Stanford University has been a trending topic in the news lately, and this time, it’s not for something good. Ex-Stanford student and varsity athlete Brock Allen Turner was recently sentenced to six months in county jail and probation for the sexual assault of an unconscious woman on Stanford campus in January of 2015.
As a current Stanford student, I have read a flurry of Facebook posts written by my classmates and friends over the past five days condemning the criminal justice system for not giving Turner a harsher punishment. Judge Aaron Perksy’s decision to sentence Turner to 6 months in county jail out of the possible 14 years in prison was based on the fact that “a prison sentence would have a severe impact on him,” and that Judge Perksy does not believe Turner will be a danger to others. Source.
I was touched by the posts my peers wrote and shared on social media, many of them focusing primarily on the failures of the criminal justice system to hold perpetrators of sexual assault appropriately accountable for their crimes. But I wanted to know what Stanford students want the world to know about where we fall into all of this. Would they stand in defense of Stanford? Would they say that Stanford is to blame?
What do Stanford students want the world to know about where we fall into all of this?
I reached out to my friends on Facebook and blasted the Stanford Women’s Community Center email list seeking everybody’s thoughts, and the following post is a compilation of all the responses I received.
NOTE: Though some students chose to use the plural pronoun “we” in their statements, no one individual’s opinion can serve as a full, comprehensive reflection of the perspectives of the entire student body. That being said, each of the following statements is ultimately a reflection of one individual’s own personal beliefs, and cannot and should not be understood as a statement on behalf of all Stanford students, nor Stanford University as an institution.
DISCLAIMER: Each of the following statements is a reflection of one individual’s own personal beliefs, and CANNOT and SHOULD NOT be understood as a statement on behalf of all Stanford students, nor Stanford University as an institution.
Did you read that? Here it is one more time in Comic Sans and rainbow typeface just in case you missed it:
Got it? Good. Now that that’s all squared away…
This is what the students of Stanford University want the world to know about Stanford right now.
Cameron Miller, Senior
Stanford Men’s Cross Country Athlete
“I want the world to know that the Stanford community abhors violence of any kind–but especially that against women. I want the world to know that, while we must respect the jury’s verdict and the judge’s sentence in the case against Brock Turner, we must push back against the shaky reasoning behind his six-month sentence. Judge Persky spoke of the ‘severe impact’ a long prison sentence would have on Mr. Turner; perhaps Mr. Turner should have the considered the ‘severe impact’ his actions would have on the victim before the assaulted her. Maybe Judge Persky should have more carefully reflected on the victim’s statement in open court. Above all, I want to the world to know Stanford, despite episodes of sexual violence that are (unfortunately) far too common on college campuses, works diligently to ensure that its campus environment is safe, secure and conducive to learning.”
Above all, I want to the world to know Stanford … works diligently to ensure that its campus environment is safe, secure and conducive to learning.

Recorded data –

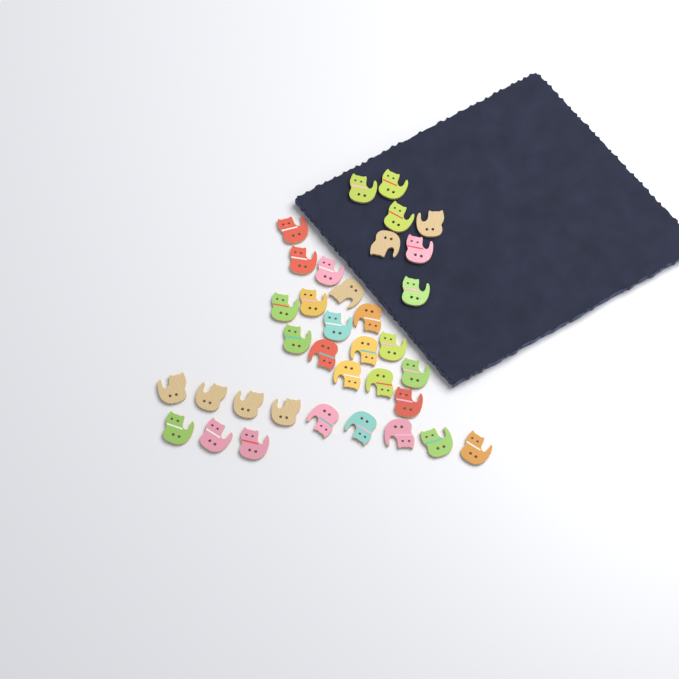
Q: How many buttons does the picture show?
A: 35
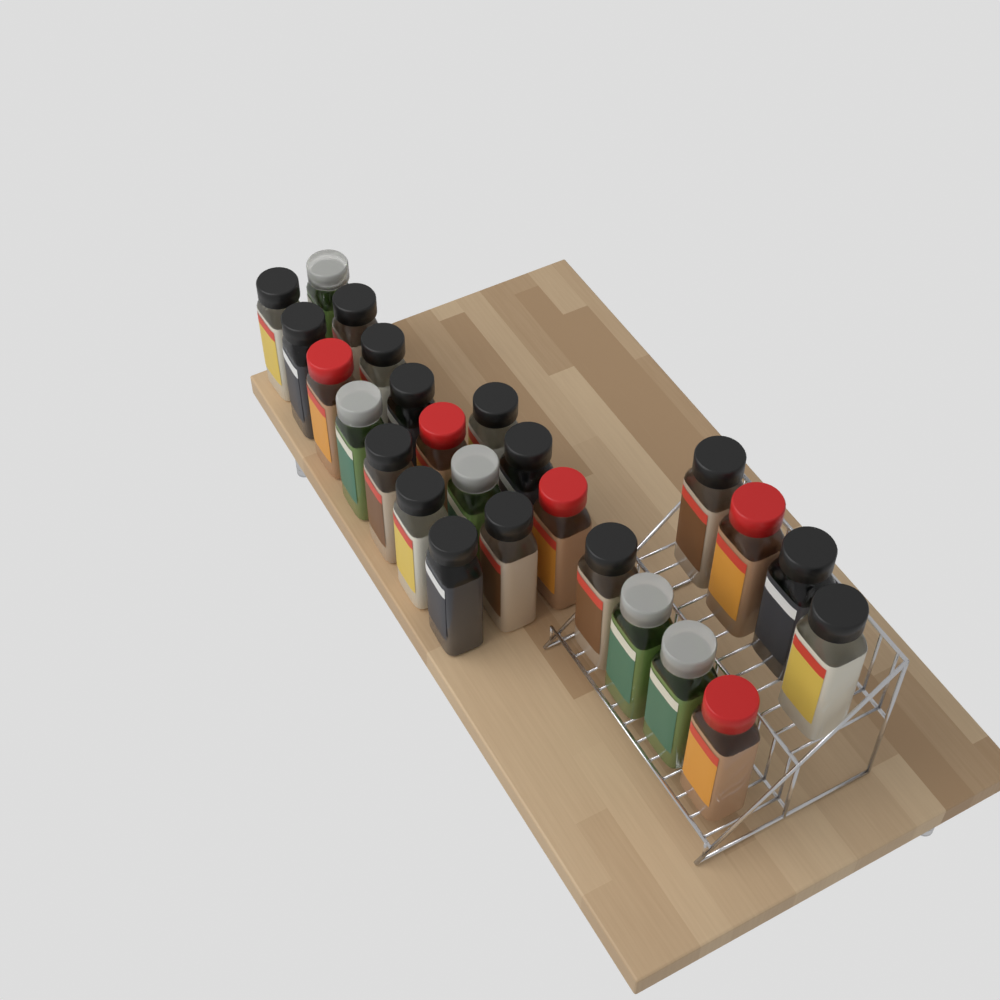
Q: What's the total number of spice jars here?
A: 25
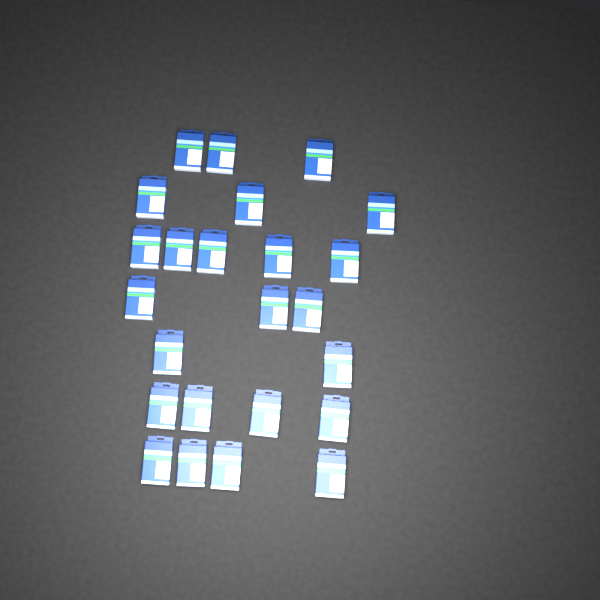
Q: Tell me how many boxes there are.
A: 24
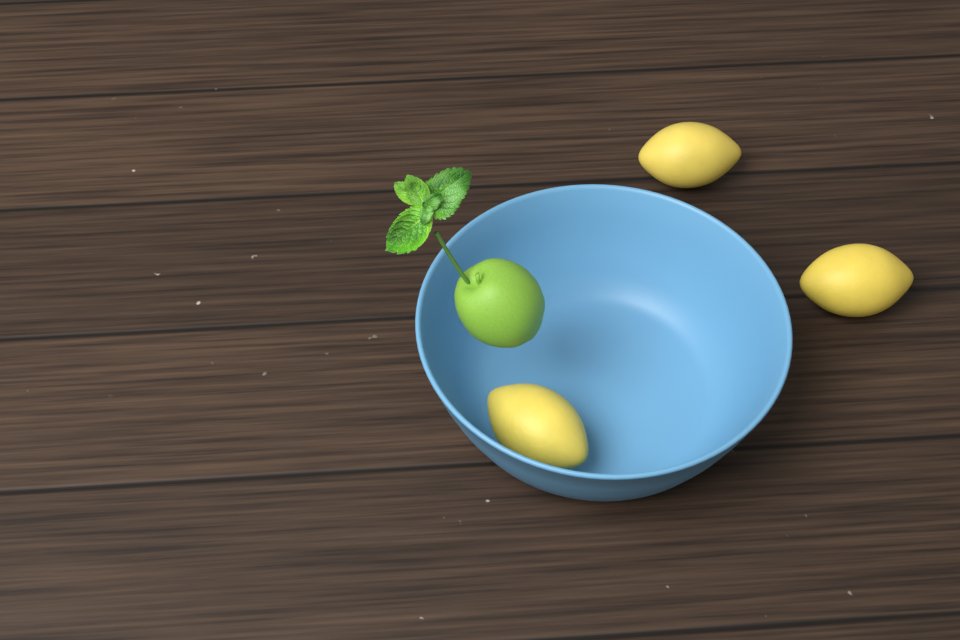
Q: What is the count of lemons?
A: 3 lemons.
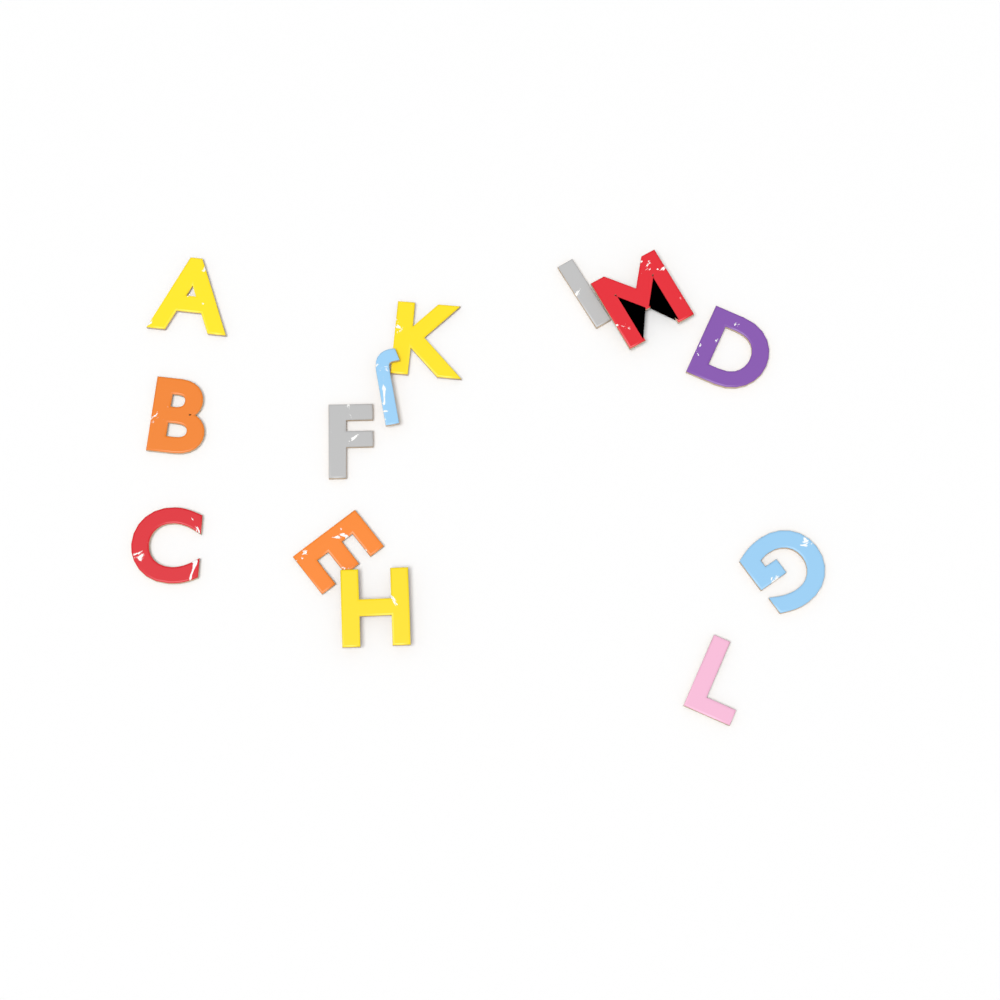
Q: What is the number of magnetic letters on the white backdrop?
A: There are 13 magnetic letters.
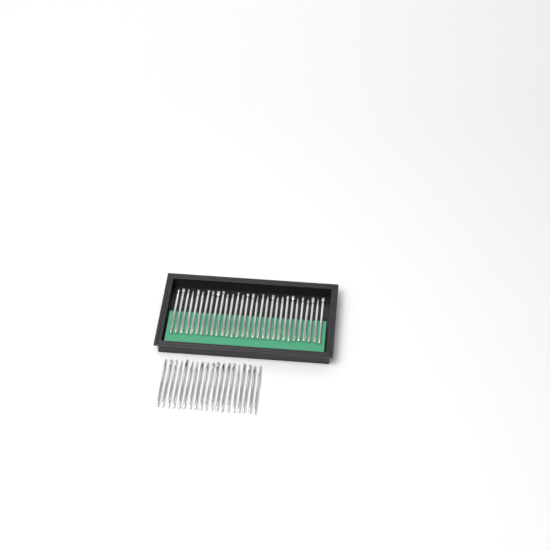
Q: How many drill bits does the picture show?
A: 49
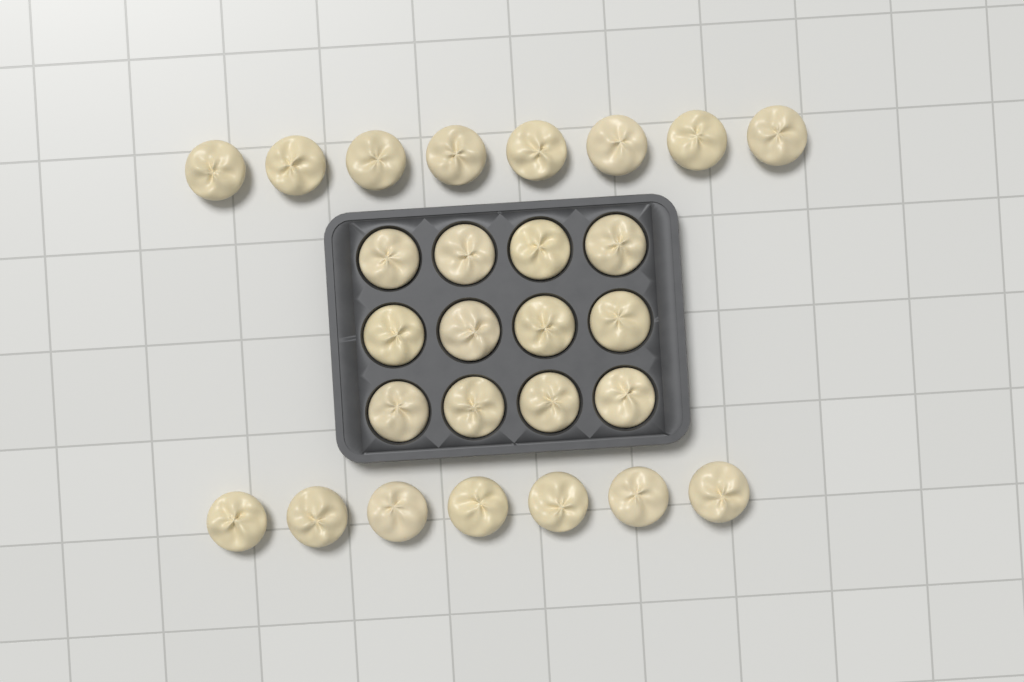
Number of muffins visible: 27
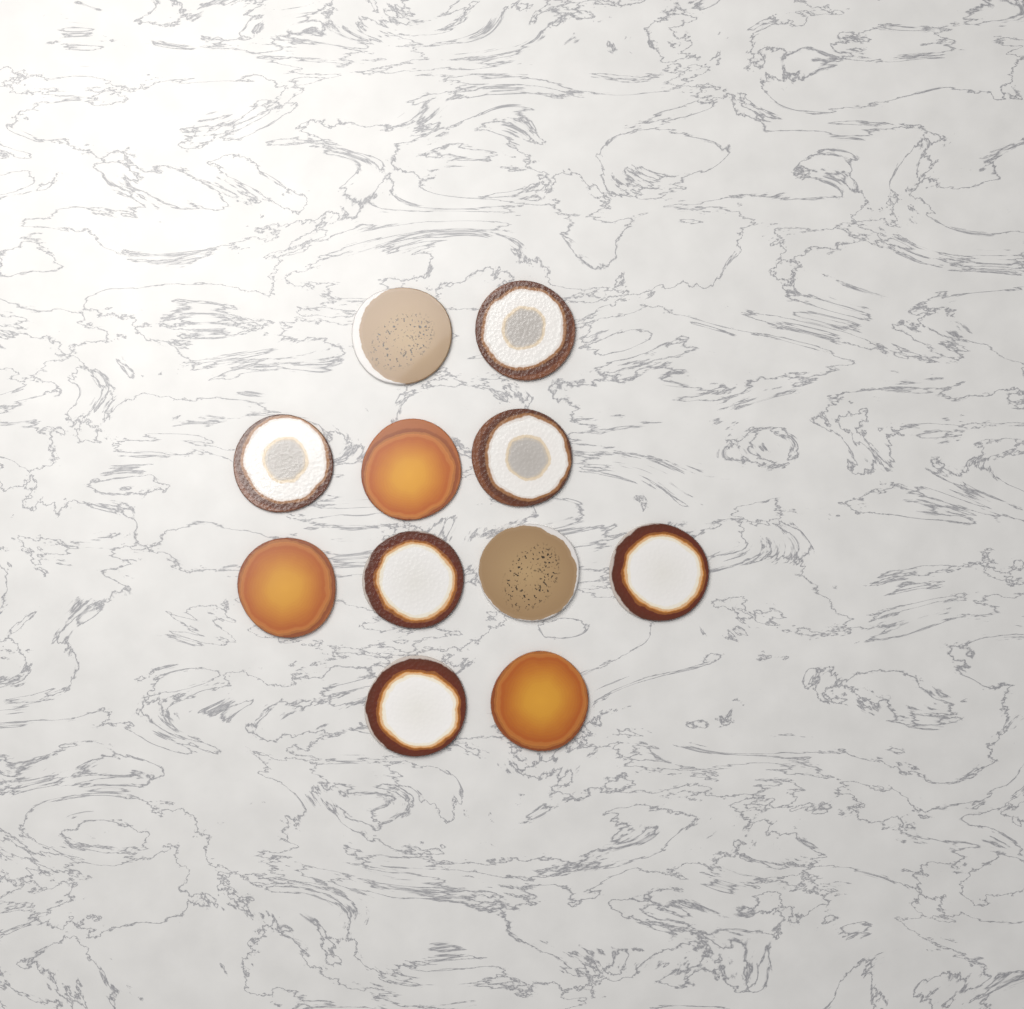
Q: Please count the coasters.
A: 11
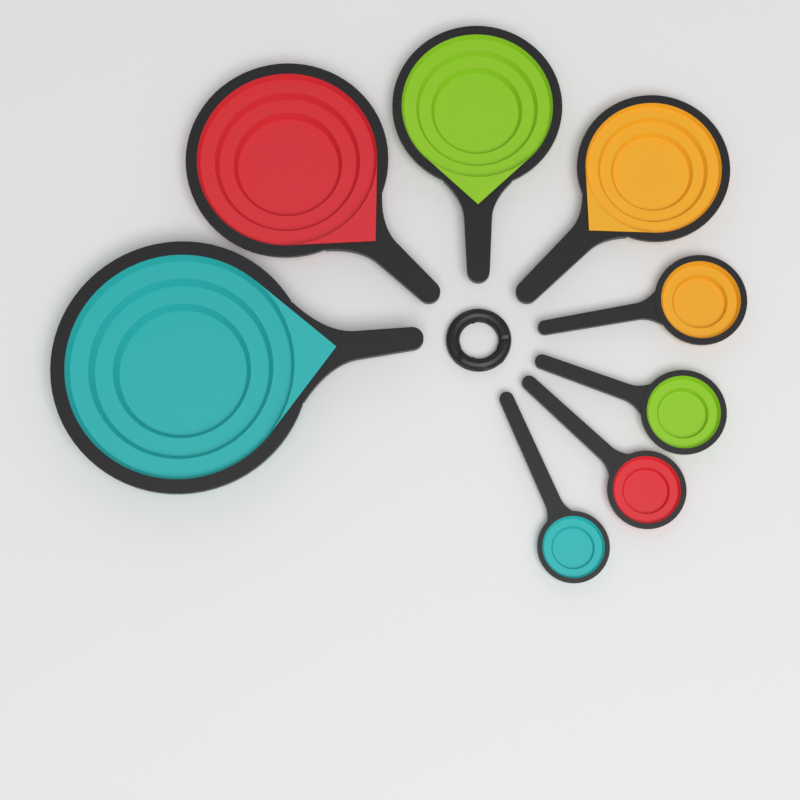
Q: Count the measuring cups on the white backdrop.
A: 4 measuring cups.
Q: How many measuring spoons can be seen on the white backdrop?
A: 4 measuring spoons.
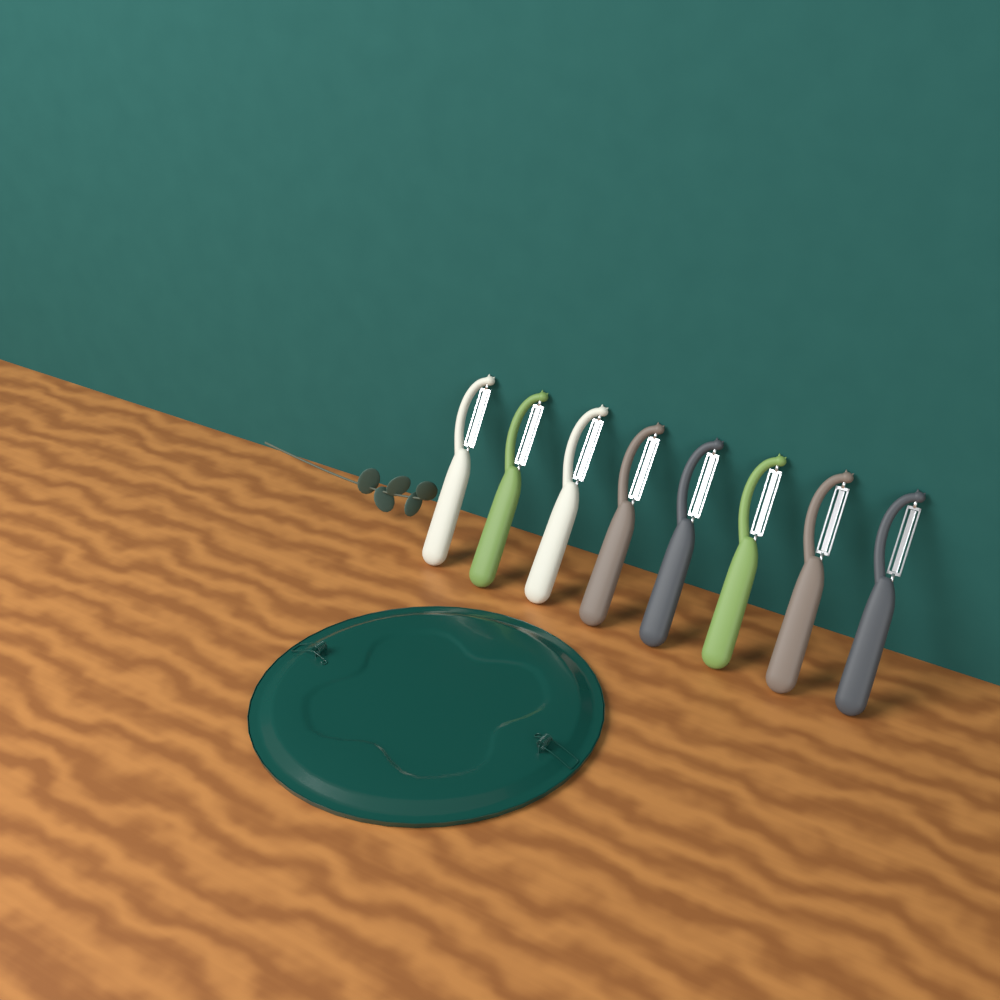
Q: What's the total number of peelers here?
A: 8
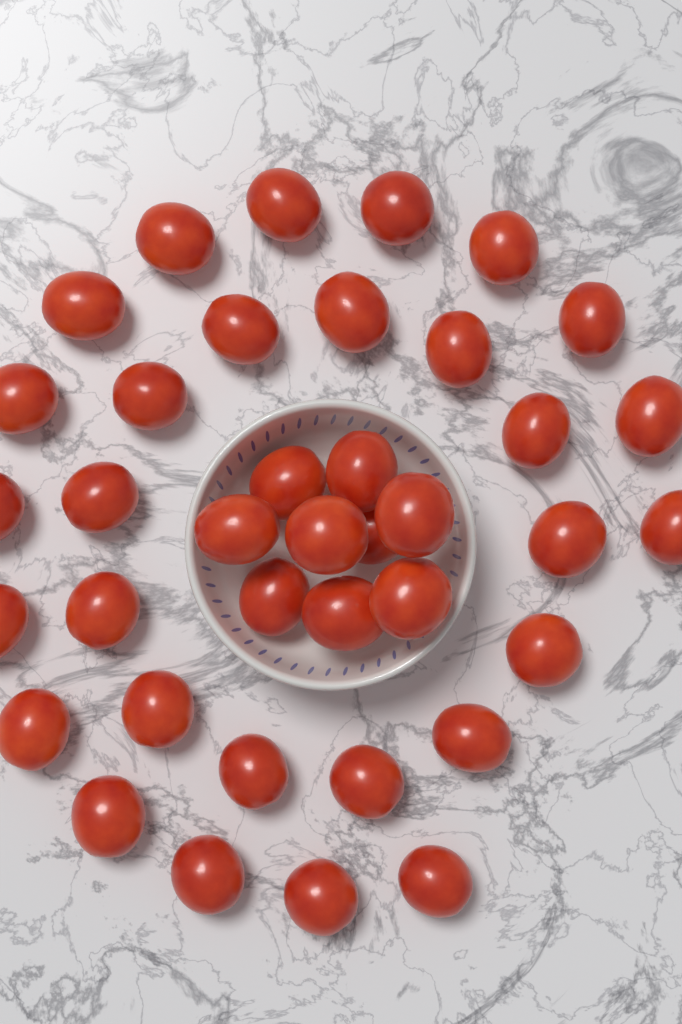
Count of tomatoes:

Given task – Which email list did the author of the Stanford post contact for students' thoughts? The data stand apart from the Stanford post.

Solution for this exercise – The Stanford Women's Community Center email list.